[ENUNCIADO A]: De acordo com o texto selecionado, a que corporação pertencia a munição usada para matar a juíza Patrícia Acióli?
[ENUNCIADO B]: Liste as diferentes expressões que o texto selecionado coloca entre aspas, sem repetir as que aparecem mais de uma vez.
[ENUNCIADO C]: Prossiga o texto selecionado, sobre as penas no Brasil e o assassinato da juíza Patrícia Acióli, a partir da última frase.

[TEXTO SELECIONADO]:
● ● ● ● ●
Apesar de algumas mudanças recentes, a tendência tem sido procurar as “causas” do comportamento antissocial, o que acaba por levar à conclusão de que ninguém é culpado ou responsável por nada. O culpado é a causa, não o agente do delito. E a função da pena é a “recuperação” do condenado, mesmo por crimes muito graves, sua “reinserção na sociedade”. Creio que continua politicamente correto pensar assim, mas já há especialistas que acham que essa “recuperação” é no mais das vezes falaciosa. E a severidade da punição tem passado a ser vista como básica, mesmo para a obtenção de alguns casos de recuperação. Mas, no Brasil, as penas são leves e suavizáveis a pretexto de praticamente qualquer coisa. Cala-te, boca, mas não posso evitar a suposição, oxalá falsa, de que, com tanto legislador pendurado numa ilegalidadezinha, seria uma imprudência da parte deles estabelecer penas pesadas para — quem sabe quando o Cão atenta? — um delito pelo qual vários ou muitos deles mesmos podem vir a ser condenados.

A repercussão do assassinato da juíza Patrícia Acióli foi vergonhosa para quem quer que seja cioso das instituições republicanas e compreenda a gravidade desse ato. O fato teve e ainda está tendo cobertura ampla. Mas nenhum governante chamou a atenção para a agressão às instituições assim cometida, ao que parece nenhuma autoridade foi ao sepultamento da juíza e tudo o que ouvimos dessas autoridades foram as habituais declarações de lamentável isso e aquilo e providência disso e daquilo. Agora descobre-se que as balas usadas para matar a juíza eram munição da Polícia Militar, certamente deflagradas por armas também da Polícia Militar. Enfim, descobre-se que agentes da lei mataram uma magistrada e não há a indignação, o clamor e o vigor de reação com que um fato dessa magnitude exigiria e que ajudaria na sua avaliação adequada por parte da população atingida, ou seja, nós todos, de uma forma ou de outra. Aqui é praticamente apenas mais um simples fato policial — lamentável etc. Claro que a comparação é falha, mas imagino um juiz americano fuzilado com armas e munições de policiais. Aqui é tratado como ocorrência normal e vem o medo de que se torne corriqueiro.
● ● ● ● ●
[REGISTROS FORNECIDOS]:

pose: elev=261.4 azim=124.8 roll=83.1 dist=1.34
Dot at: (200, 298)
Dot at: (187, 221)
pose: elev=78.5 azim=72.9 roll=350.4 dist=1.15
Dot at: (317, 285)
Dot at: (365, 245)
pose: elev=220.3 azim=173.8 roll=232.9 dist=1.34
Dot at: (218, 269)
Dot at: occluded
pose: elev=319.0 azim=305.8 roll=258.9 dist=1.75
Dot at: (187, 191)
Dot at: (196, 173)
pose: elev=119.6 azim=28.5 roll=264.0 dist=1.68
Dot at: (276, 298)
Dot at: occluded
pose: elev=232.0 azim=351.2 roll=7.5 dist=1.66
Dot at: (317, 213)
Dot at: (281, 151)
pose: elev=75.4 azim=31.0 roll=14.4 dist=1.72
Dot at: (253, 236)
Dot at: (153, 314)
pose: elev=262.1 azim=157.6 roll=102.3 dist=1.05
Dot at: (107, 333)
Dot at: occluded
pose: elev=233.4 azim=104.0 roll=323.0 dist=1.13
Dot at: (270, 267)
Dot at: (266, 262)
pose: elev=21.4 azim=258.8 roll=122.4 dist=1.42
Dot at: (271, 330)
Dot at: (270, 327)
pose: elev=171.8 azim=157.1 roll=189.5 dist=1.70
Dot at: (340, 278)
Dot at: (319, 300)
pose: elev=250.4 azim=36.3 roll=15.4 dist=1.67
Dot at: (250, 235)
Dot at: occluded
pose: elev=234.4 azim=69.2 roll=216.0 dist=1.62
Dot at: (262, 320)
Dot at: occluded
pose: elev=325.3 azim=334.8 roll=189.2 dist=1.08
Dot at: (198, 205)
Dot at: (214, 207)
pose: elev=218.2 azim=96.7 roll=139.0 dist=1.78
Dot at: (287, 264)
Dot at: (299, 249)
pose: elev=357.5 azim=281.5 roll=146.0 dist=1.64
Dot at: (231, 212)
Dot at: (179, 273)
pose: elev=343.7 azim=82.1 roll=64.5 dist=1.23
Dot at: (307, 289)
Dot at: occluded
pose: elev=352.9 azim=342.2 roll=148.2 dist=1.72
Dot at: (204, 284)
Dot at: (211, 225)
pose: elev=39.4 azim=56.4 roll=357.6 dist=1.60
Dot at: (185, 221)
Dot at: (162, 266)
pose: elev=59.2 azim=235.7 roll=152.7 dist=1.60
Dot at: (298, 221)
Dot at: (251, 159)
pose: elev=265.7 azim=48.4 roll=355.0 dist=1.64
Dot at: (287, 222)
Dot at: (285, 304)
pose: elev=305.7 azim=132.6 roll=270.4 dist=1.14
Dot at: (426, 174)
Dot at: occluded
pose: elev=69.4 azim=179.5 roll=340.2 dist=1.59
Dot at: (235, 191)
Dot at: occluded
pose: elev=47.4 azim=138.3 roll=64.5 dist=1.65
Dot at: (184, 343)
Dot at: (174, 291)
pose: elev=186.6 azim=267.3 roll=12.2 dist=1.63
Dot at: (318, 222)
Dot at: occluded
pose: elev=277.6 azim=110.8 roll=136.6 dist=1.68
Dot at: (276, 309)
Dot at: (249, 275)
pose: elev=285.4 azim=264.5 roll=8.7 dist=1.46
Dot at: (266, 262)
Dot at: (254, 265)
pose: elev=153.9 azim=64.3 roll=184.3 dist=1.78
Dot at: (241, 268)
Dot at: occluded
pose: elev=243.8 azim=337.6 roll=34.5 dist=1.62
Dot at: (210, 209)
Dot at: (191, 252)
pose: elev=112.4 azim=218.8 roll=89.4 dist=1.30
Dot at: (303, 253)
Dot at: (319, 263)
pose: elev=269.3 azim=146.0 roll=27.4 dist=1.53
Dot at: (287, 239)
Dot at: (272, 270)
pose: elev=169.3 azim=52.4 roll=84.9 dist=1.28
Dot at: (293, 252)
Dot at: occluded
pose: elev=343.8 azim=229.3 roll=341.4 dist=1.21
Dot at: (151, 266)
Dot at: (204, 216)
● ● ● ● ●
[RESPOSTA A]: À Polícia Militar.

[RESPOSTA B]: “causas”, “recuperação”, “reinserção na sociedade”

[RESPOSTA C]:
Mais um medo, entre todos com que aprendemos a conviver e já nem notamos. Apareceu até uma novidade, o medo da ambulância. No Rio foi descoberto um ramo de comércio que já deve estar implantado também em outras cidades, considerando a rapidez com que essas coisas se espalham, pois o brasileiro é muito observador e atento a novas descobertas. Agora o sujeito passa mal — como sempre em plena madrugada — e aí a candidata a viúva telefona aflita para uma ambulância. Os operadores da ambulância então levam o doente, não ao hospital que ele quer ou que mais convém a seu estado. Levam o infeliz para o hospital ou clínica que os remunerarem de acordo com uma complexa tabela. A clínica está sem freguesia — talvez porque hajam morrido todos os seus pacientes — e aí paga um modesto estipêndio aos condutores da ambulância, para refazer a clientela. Claro, pensei logo na possibilidade de uma clínica dessas contratar transplantes, caso em que o paciente acordaria sem um rim, num hospital desconhecido, que ainda cobraria pela intervenção. Talvez vocês achem isto um exagero, mas puxem pela memória, porque já devem ter lido sobre coisas piores.

Escrevo sobre estes assuntos e penso novamente na corrupção. Há quem considere a corrupção um problema político menor ou que se trata de uma questão de moralismo. Não é nem uma coisa nem outra, é por causa dela que enfrentamos os problemas que mencionei e tantos outros com que também sofremos. E ter senso de moralidade distingue os homens dos bichos.